Blog / Engineering

Deep Dive: Unified Accounts Architecture

Engineering2024-06-10·8 min read·By Selendra Team

One of the friction points in the Polkadot/Substrate ecosystem has historically been the account mismatch between Substrate (AccountId32) and EVM (H160).

For a Dual VM chain like Selendra, this could present a UX challenge. Fortunately, the broader Substrate ecosystem has developed robust solutions for this, which we have gratefully adopted.

We implemented Unified Accounts, a pattern pioneered by teams like Moonbeam and standardized within the Frontier project.

The Architecture

Unified Accounts is a protocol-level mapping that allows users to interact with both the Substrate and EVM layers using a single identity.

The Mapping Standard

The challenge is that you cannot losslessly convert a 32-byte key to a 20-byte key. The solution, developed by the open-source community, involves a bidirectional mapping approach.

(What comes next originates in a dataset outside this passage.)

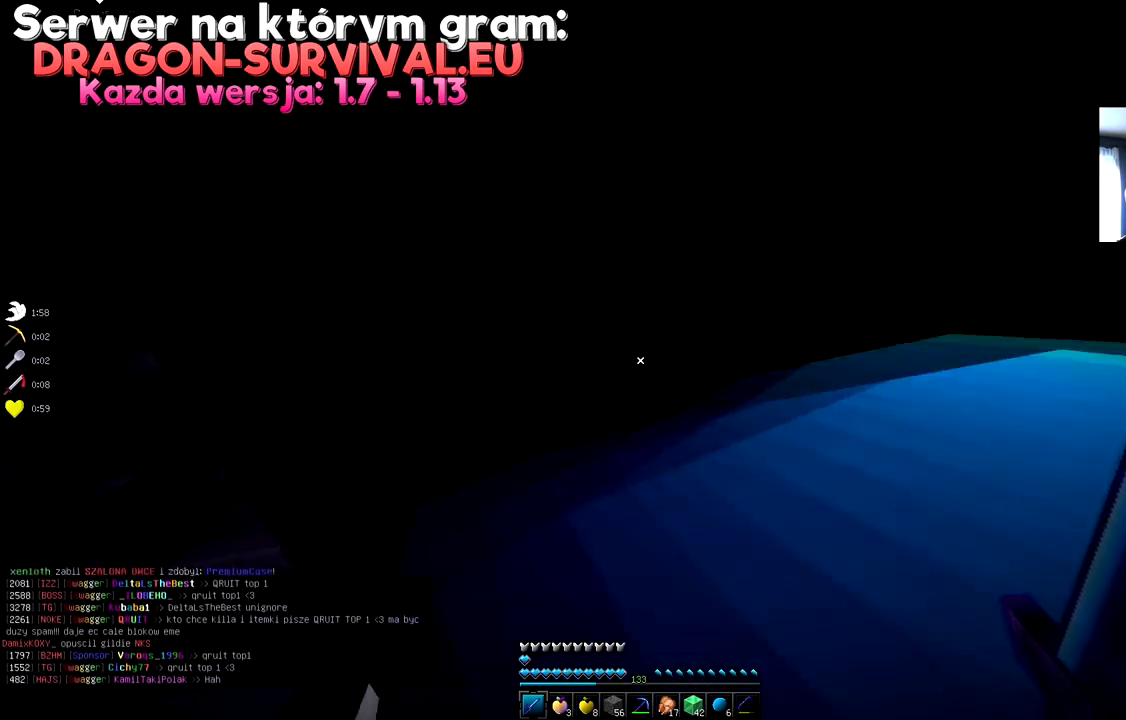
{"keys": [], "mouse": [], "events": [[233, "s", "up"]]}
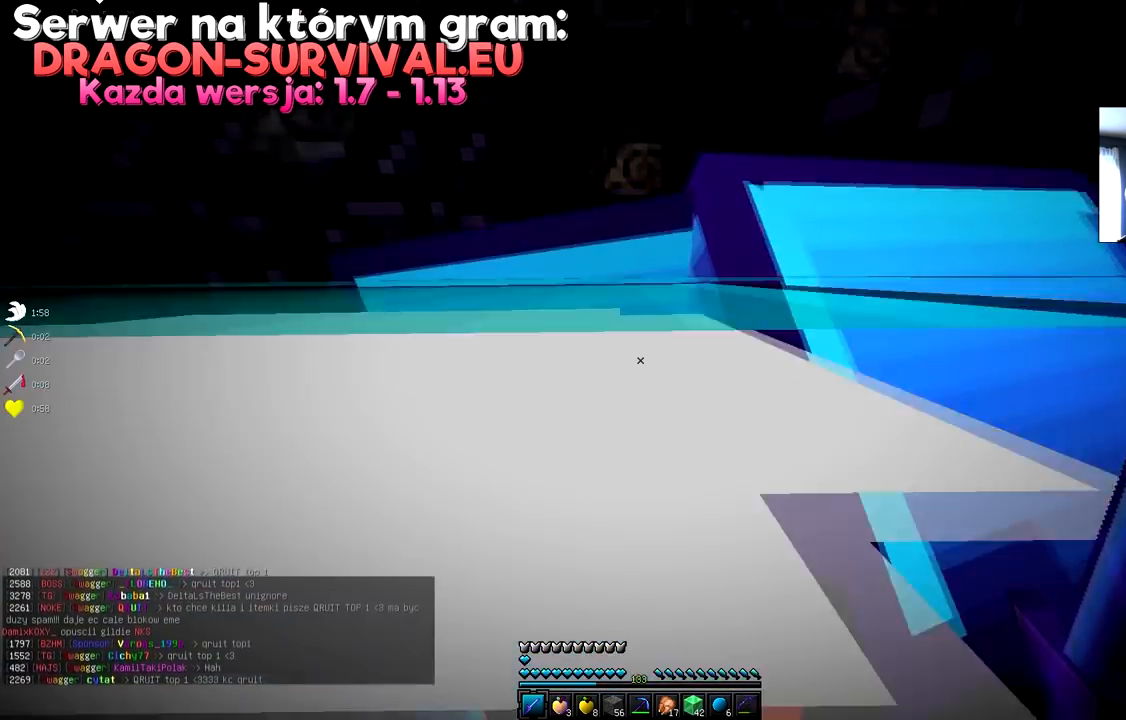
{"keys": ["s"], "mouse": [], "events": [[301, "s", "down"]]}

We utilize the pallet-unified-accounts (based on open standards) to handle this.

How It Works

  1. The Dispatcher: When a transaction enters the pool, the runtime checks the signature scheme.

    • secp256k1 (Ethereum) -> derives H160.
    • sr25519 (Substrate) -> uses AccountId32.
  2. The Mapping Layer:
    A trusted precompile maintains the link between the H160 address and the Substrate AccountId32. This ensures that the two representations point to the same underlying storage.

  3. The Unified Balance:
    By aliasing the storage, we ensure that a user's balance is consistent whether queried via an RPC call or an EVM opcode. This is a standard feature of the Frontier EVM pallet that we leverage.

Developer Implications

By adopting this standard architecture, we provide:

  1. Single Private Key: Users can use their existing Ethereum wallets (like MetaMask) to interact with the chain.
  2. Cross-VM Compatibility: Solidity contracts can interact with the native chain logic using standard precompiles.
  3. Standard Tooling: Developers can use Hardhat, Foundry, and other standard Ethereum tools without needing custom adapters.

Implementation

Implementing this required careful configuration of the address derivation paths. We followed the EthAccount extension standards to ensure compatibility with existing wallets.

We also utilized the standard CheckWeight signed extensions to ensure gas metering aligns with Substrate's weight model.

Conclusion

Unified Accounts is not a Selendra invention; it is a testament to the interoperability of the Substrate framework. By adopting these open standards, we ensure that Selendra remains compatible with the wider ecosystem.

You can inspect our implementation in our GitHub repository, which is a fork of the upstream Substrate node.